Darlin joined university of Ibadan in 1973 to study Zoology. She settled into a fun and fulfilling time making more life long friends and memories that would last a life-time. After completing her NYSC at Anglican school in Surulere, Lagos from 1976 to 1977. Darlin loved teaching and would return to this passion at intervals. Darlin joined Coopers & Lybrand in 1976 as a graduate. She loved the pace of the role and the chance to keep on the move meeting a wide variety of people through work. After meeting her husband Kayode Sofola, she would transition from her accounting role to teaching at the Federal School of Arts and Science. Darlin founded Start-rite school a nursery school in Lagos with alumni who have excelled in the best universities and colleges across the world. She was renowned for her business acumen, seeing opportunities, realising them and executing with dogged determination. Darlin was a serial entrepreneur whose business interests cut across sectors as diverse as real estate, education, catering, textiles, trading in fast moving consumer goods and hospitality. Each of her business pursuits provided an outlet for the voracious energy and enthusiasm for challenges that was innate to Darlin’s character. 
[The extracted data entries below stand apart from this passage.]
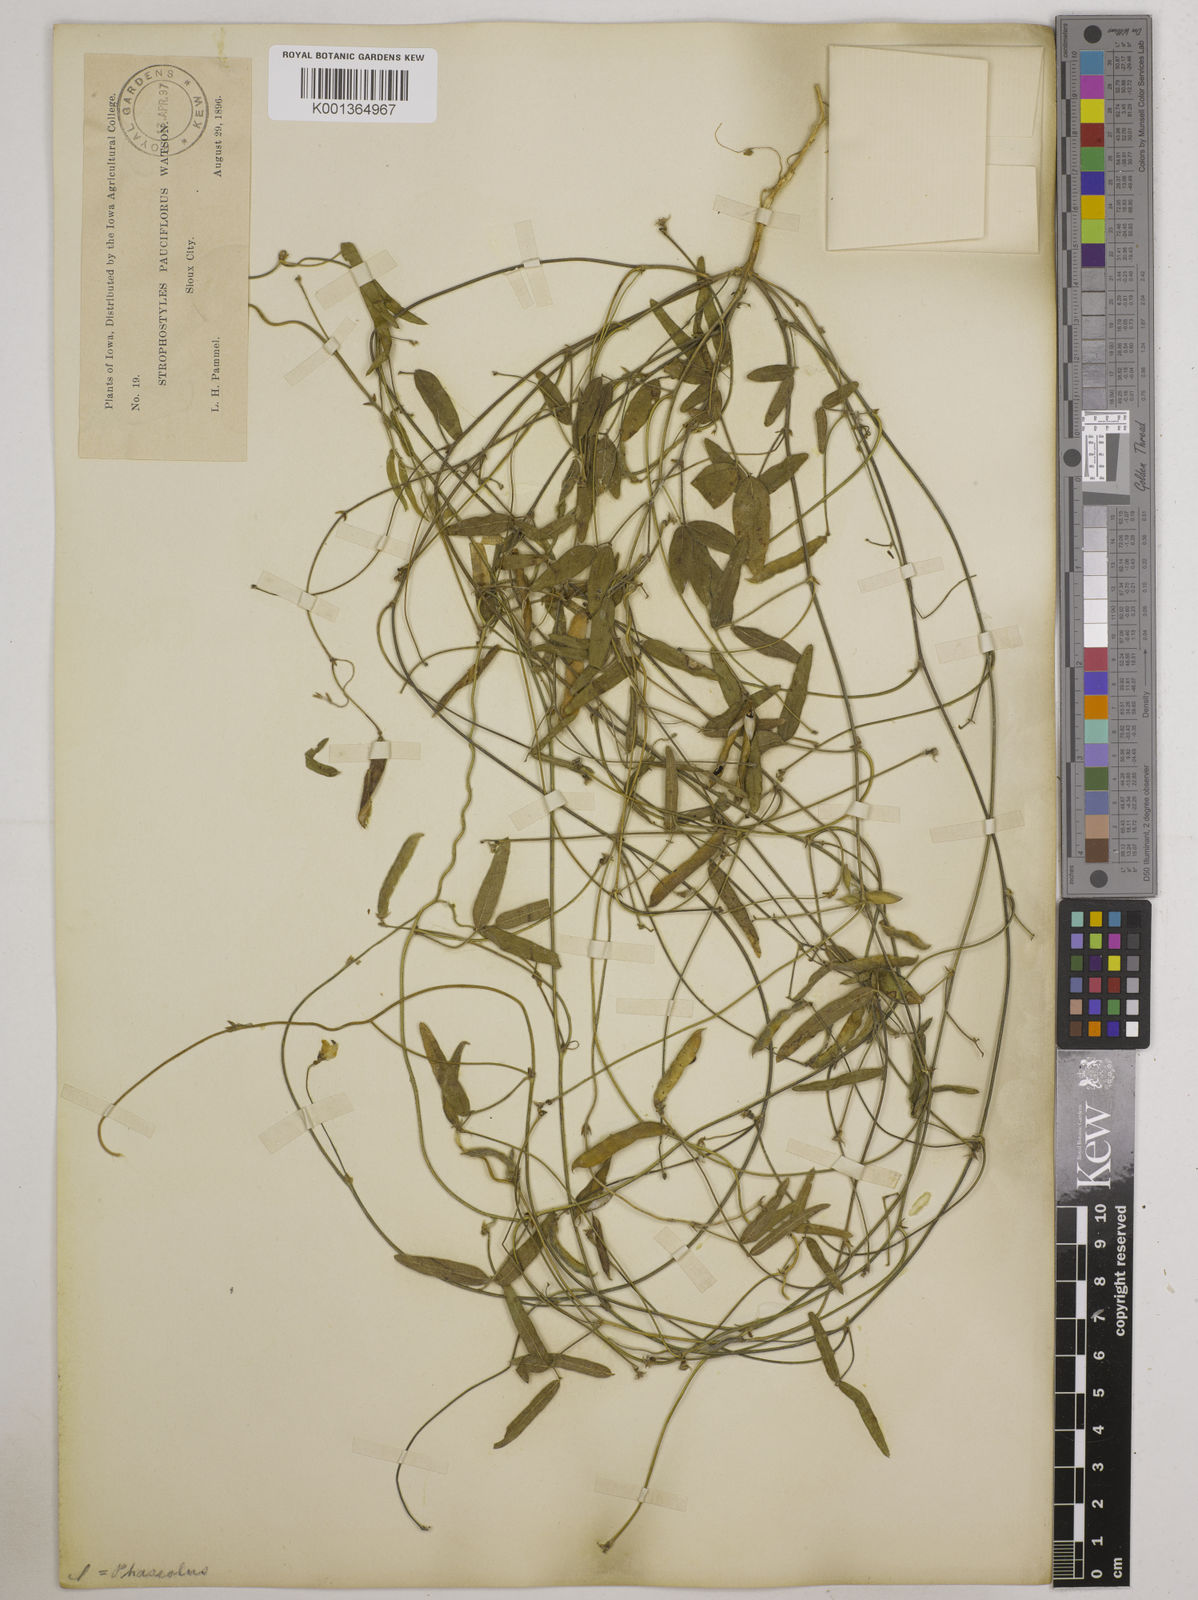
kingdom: Plantae
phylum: Tracheophyta
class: Magnoliopsida
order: Fabales
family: Fabaceae
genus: Strophostyles
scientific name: Strophostyles leiosperma
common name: Smooth-seed wild bean
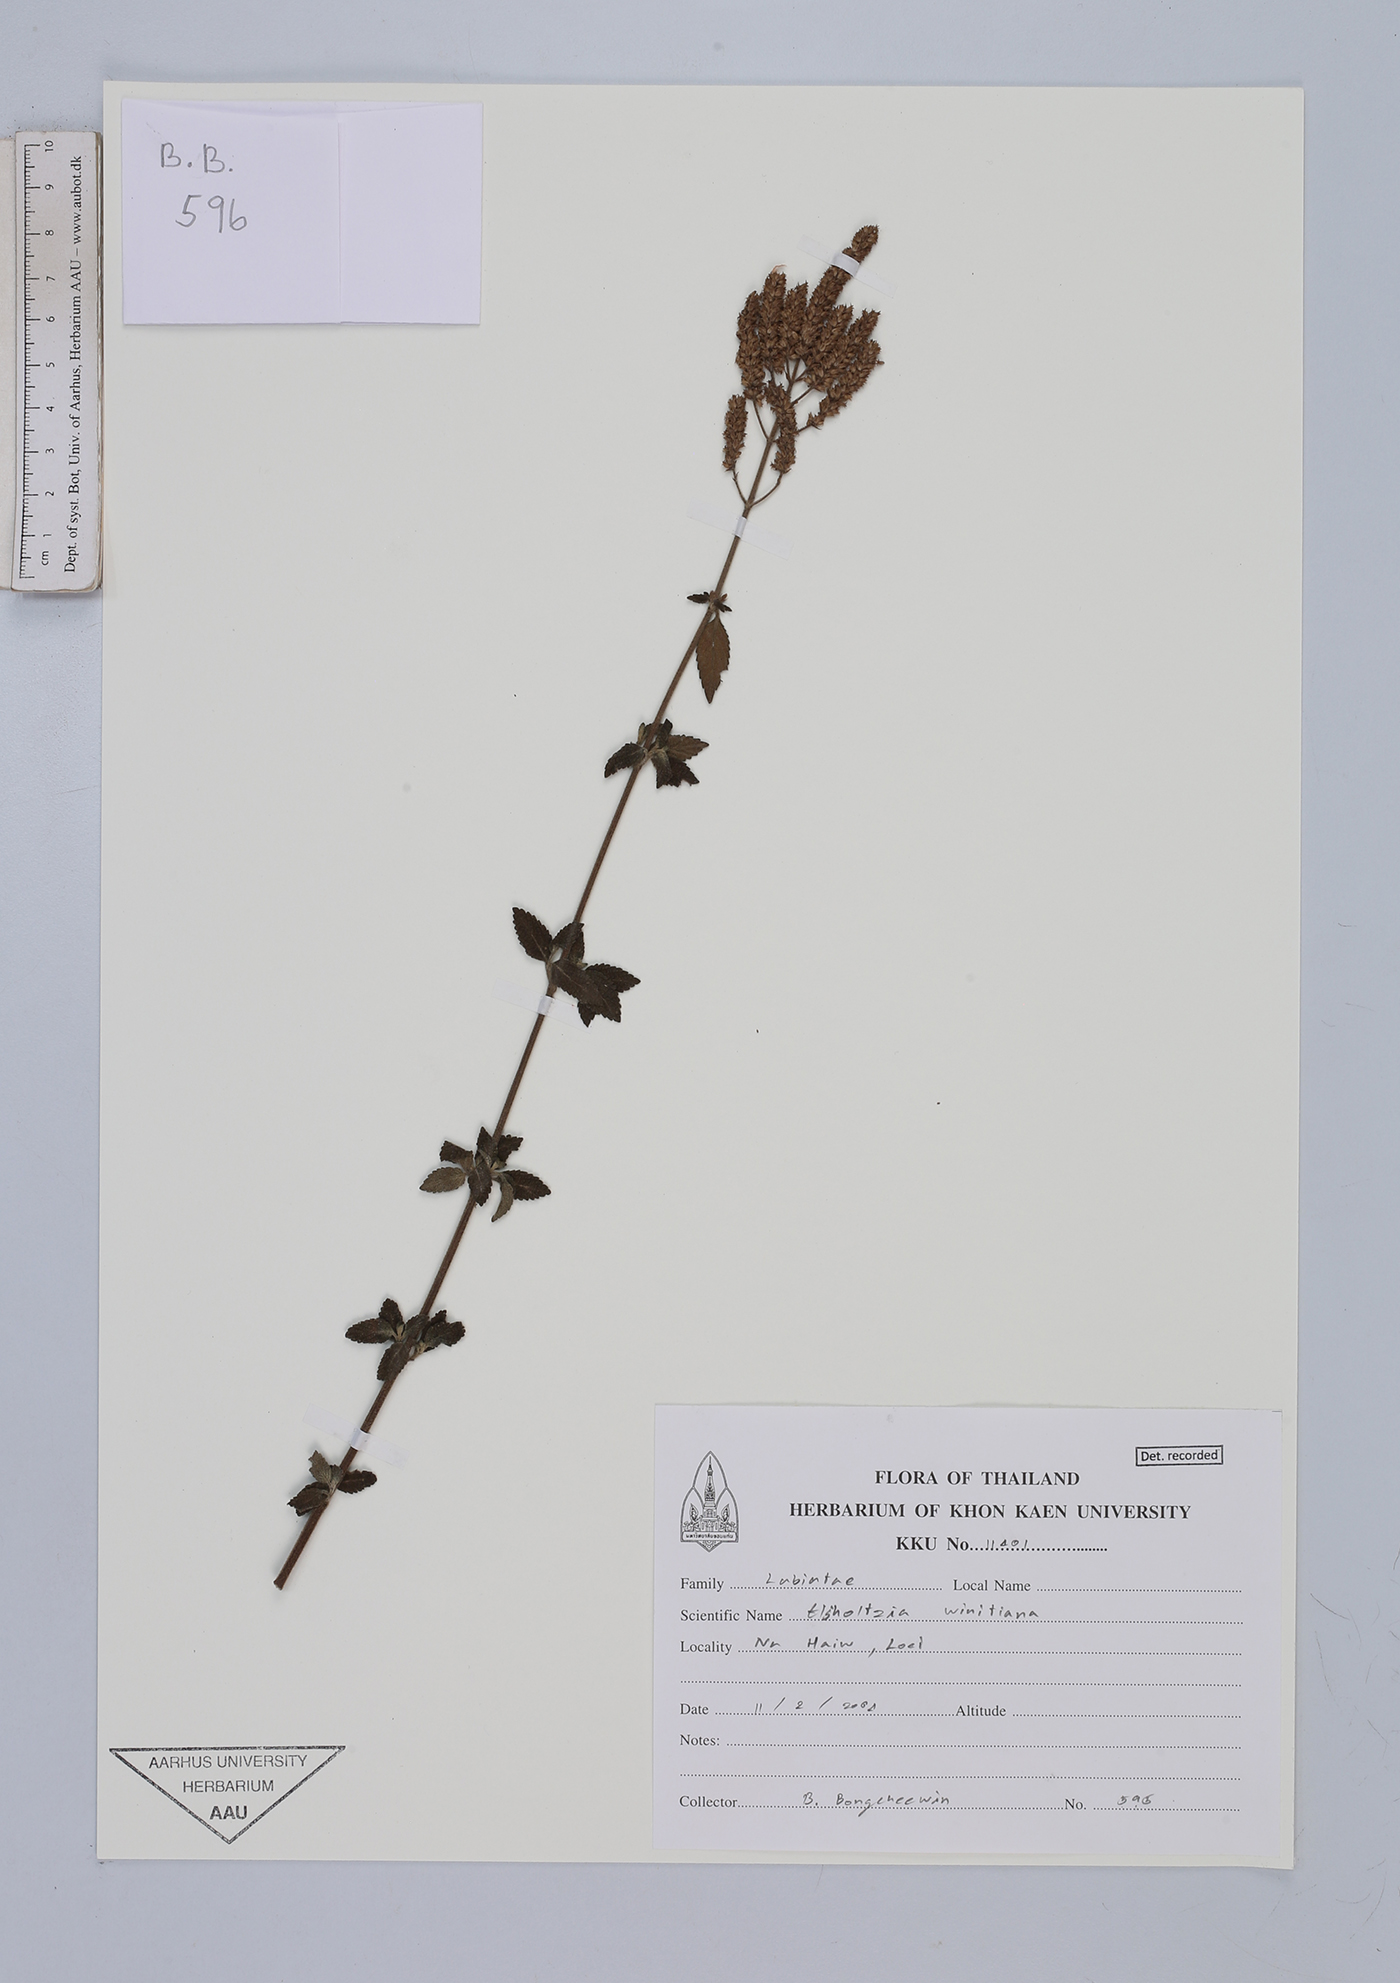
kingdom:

Darlin was a problem solver. This stood her well in identifying opportunities, exploring them astutely and executing them decisively. Darlin applied this same clarity of thought and discernment to guiding and advising all those around her. Helping others identify opportunities for new businesses and to expand their existing businesses. A mentor to many and a supporter to many more, she advised friends and strangers alike on their business interests. 


Darlin is survived by her husband Kayode, who she describes as God’s own gift to her; her answered prayer, and her children Kolade  & Shekinah Sofola, Juwon & Nathalie Sofola, Bukunola and Lanre Alakija, Ladipo Sofola, and her grandchildren Ladipo Alakija, Tireni Alakija, Kolapo Sofola and Koyinsola Sofola.